*EXCERPTED DATA*:
((

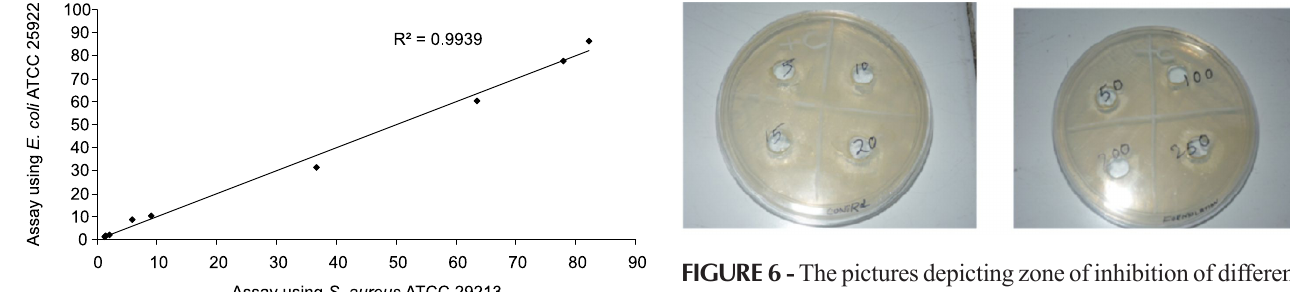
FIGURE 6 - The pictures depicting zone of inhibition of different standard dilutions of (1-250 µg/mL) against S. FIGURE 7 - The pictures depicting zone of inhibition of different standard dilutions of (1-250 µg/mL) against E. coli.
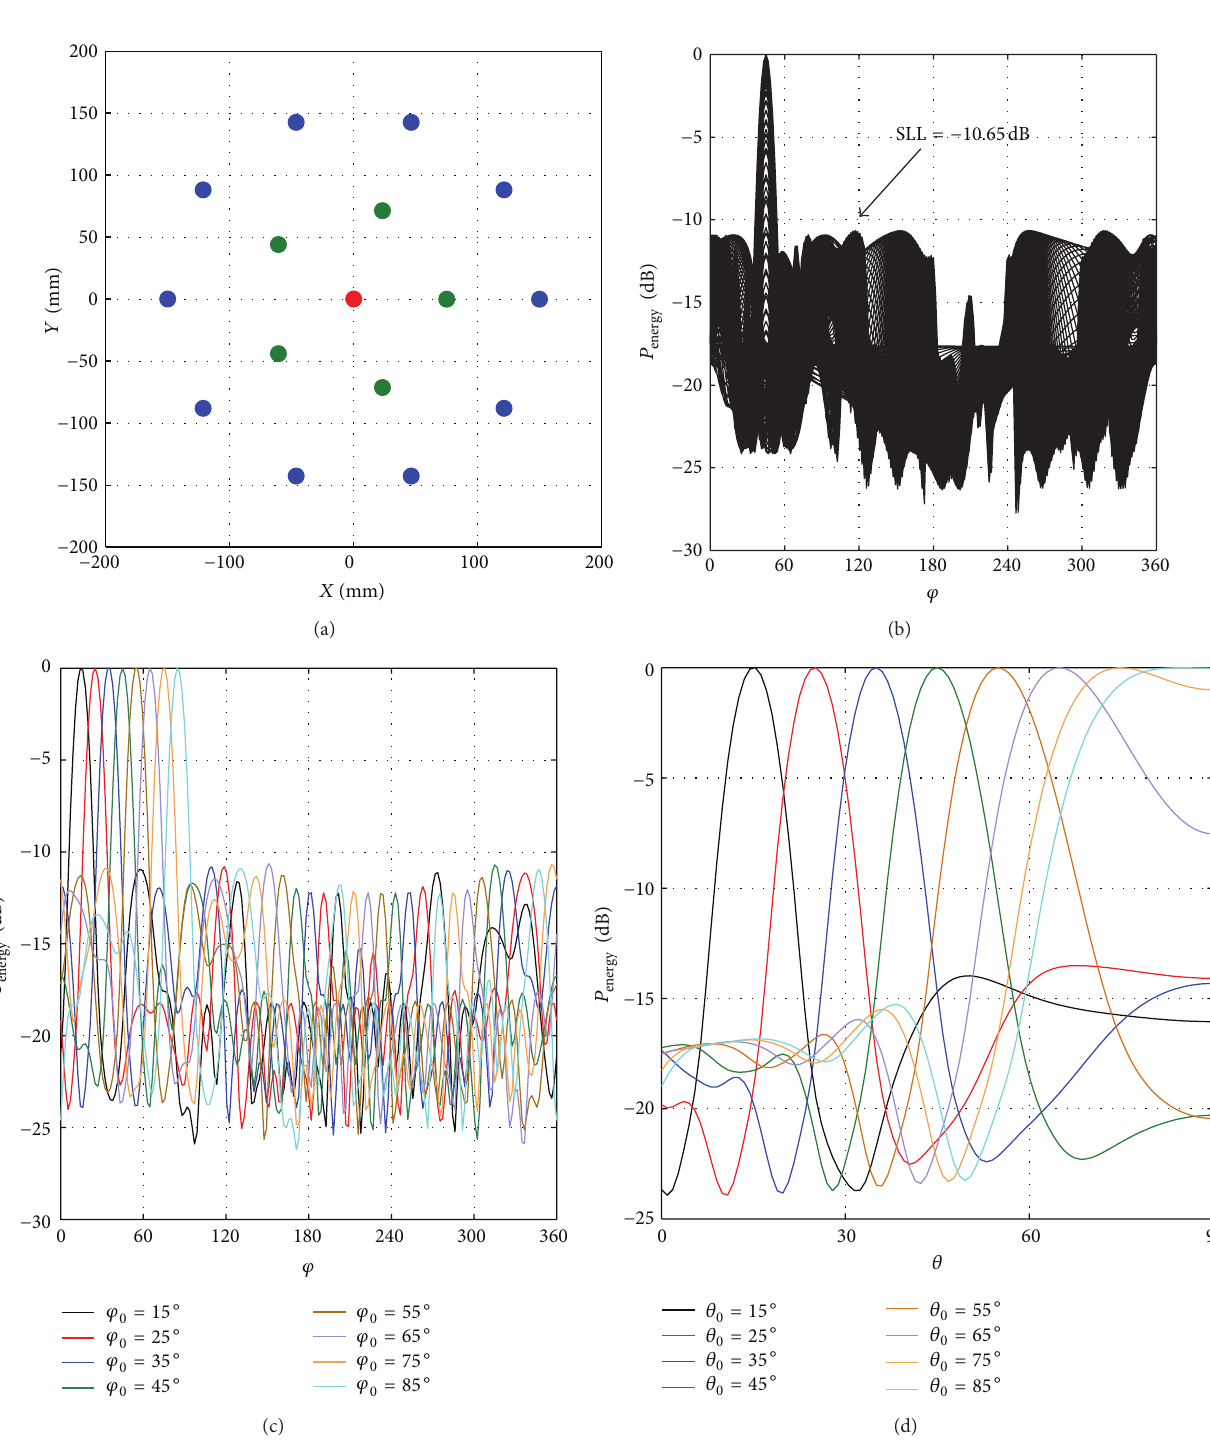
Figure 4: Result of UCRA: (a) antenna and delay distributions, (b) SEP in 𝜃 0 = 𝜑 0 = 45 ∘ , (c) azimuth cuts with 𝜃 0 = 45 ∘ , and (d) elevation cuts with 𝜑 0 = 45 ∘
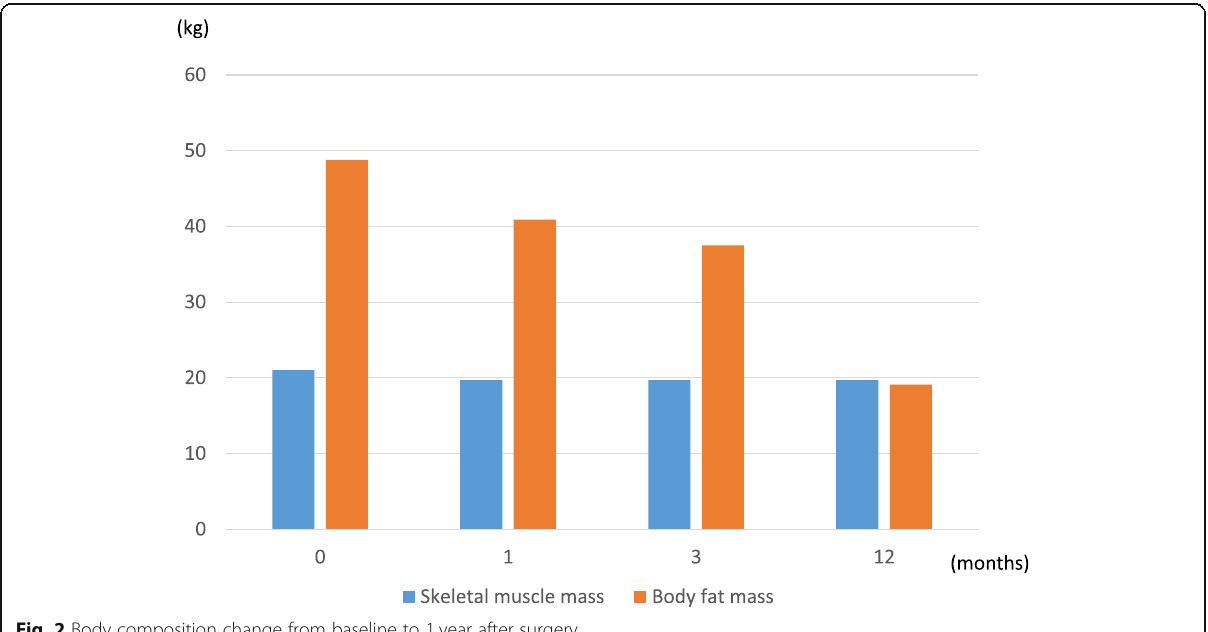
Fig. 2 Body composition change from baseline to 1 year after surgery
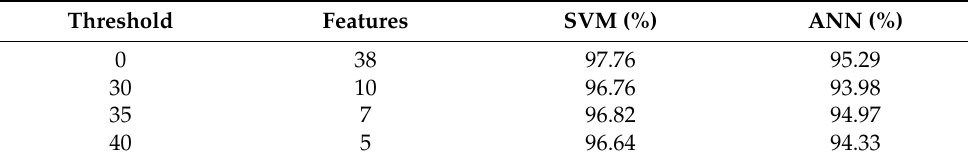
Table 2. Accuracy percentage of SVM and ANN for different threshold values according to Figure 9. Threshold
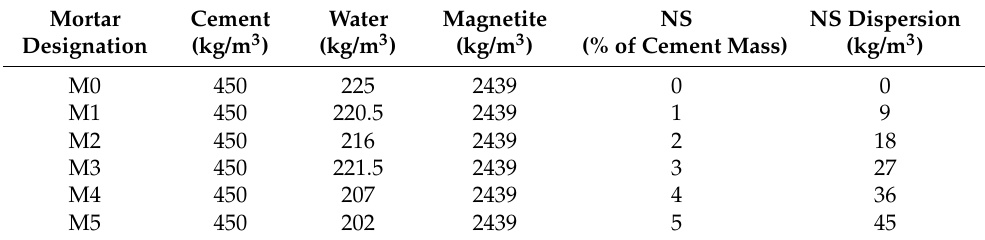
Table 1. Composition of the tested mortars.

))
((

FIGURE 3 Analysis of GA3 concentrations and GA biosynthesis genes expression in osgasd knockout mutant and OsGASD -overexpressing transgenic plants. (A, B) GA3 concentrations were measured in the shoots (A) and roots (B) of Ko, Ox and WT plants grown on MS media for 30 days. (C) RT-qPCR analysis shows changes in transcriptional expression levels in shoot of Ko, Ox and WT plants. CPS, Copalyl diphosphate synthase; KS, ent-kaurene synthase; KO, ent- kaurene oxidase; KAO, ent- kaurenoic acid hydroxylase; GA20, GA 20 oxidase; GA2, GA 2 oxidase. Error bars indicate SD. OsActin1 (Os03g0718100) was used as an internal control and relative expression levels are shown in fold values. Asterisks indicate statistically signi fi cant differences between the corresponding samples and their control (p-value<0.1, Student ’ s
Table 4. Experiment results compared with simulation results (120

))
((

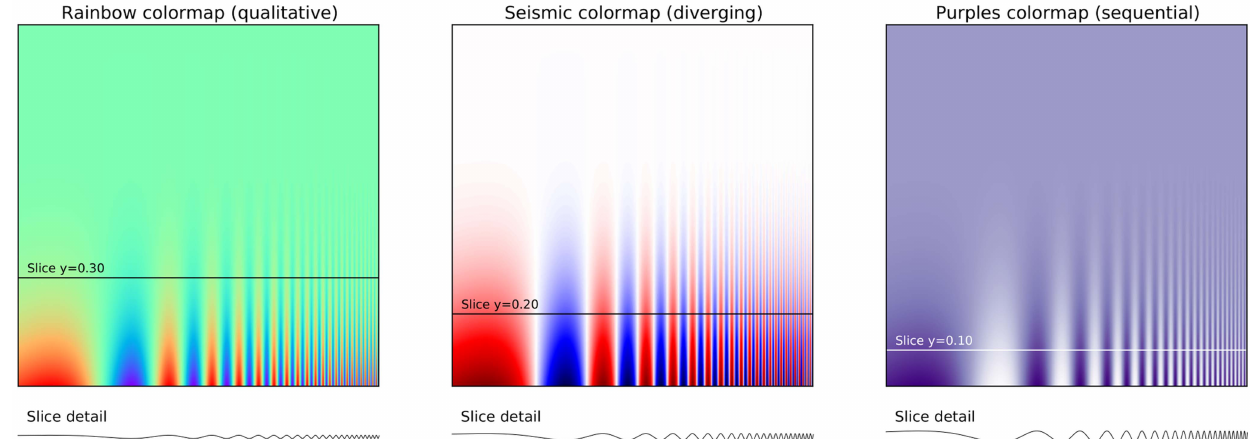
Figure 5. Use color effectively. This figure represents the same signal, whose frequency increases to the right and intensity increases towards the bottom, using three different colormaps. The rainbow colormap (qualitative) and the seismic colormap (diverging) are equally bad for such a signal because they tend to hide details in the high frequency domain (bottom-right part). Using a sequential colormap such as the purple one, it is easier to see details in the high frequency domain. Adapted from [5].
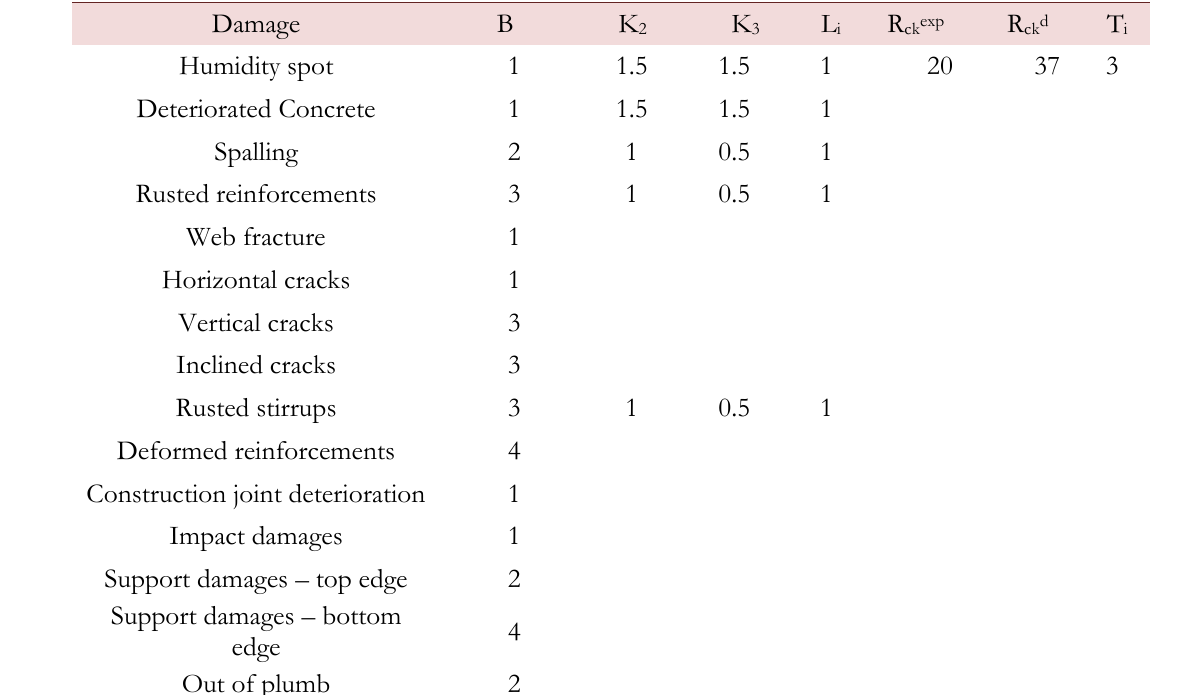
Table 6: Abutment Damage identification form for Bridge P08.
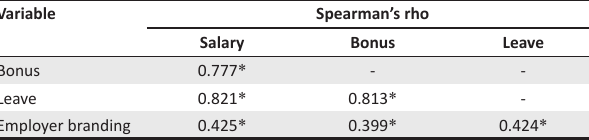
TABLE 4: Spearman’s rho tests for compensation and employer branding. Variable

))

*EXERCISE DETAILS*:
"Figure 5. Use" marks the first line to copy, and "TABLE 4: Spearman’s" marks the last. Repeat that stretch above exactly, with no pictures.

*WRITTEN SOLUTION*:
Figure 5. Use color effectively. This figure represents the same signal, whose frequency increases to the right and intensity increases towards the bottom, using three different colormaps. The rainbow colormap (qualitative) and the seismic colormap (diverging) are equally bad for such a signal because they tend to hide details in the high frequency domain (bottom-right part). Using a sequential colormap such as the purple one, it is easier to see details in the high frequency domain. Adapted from [5].
Table 6: Abutment Damage identification form for Bridge P08.
TABLE 4: Spearman’s rho tests for compensation and employer branding. Variable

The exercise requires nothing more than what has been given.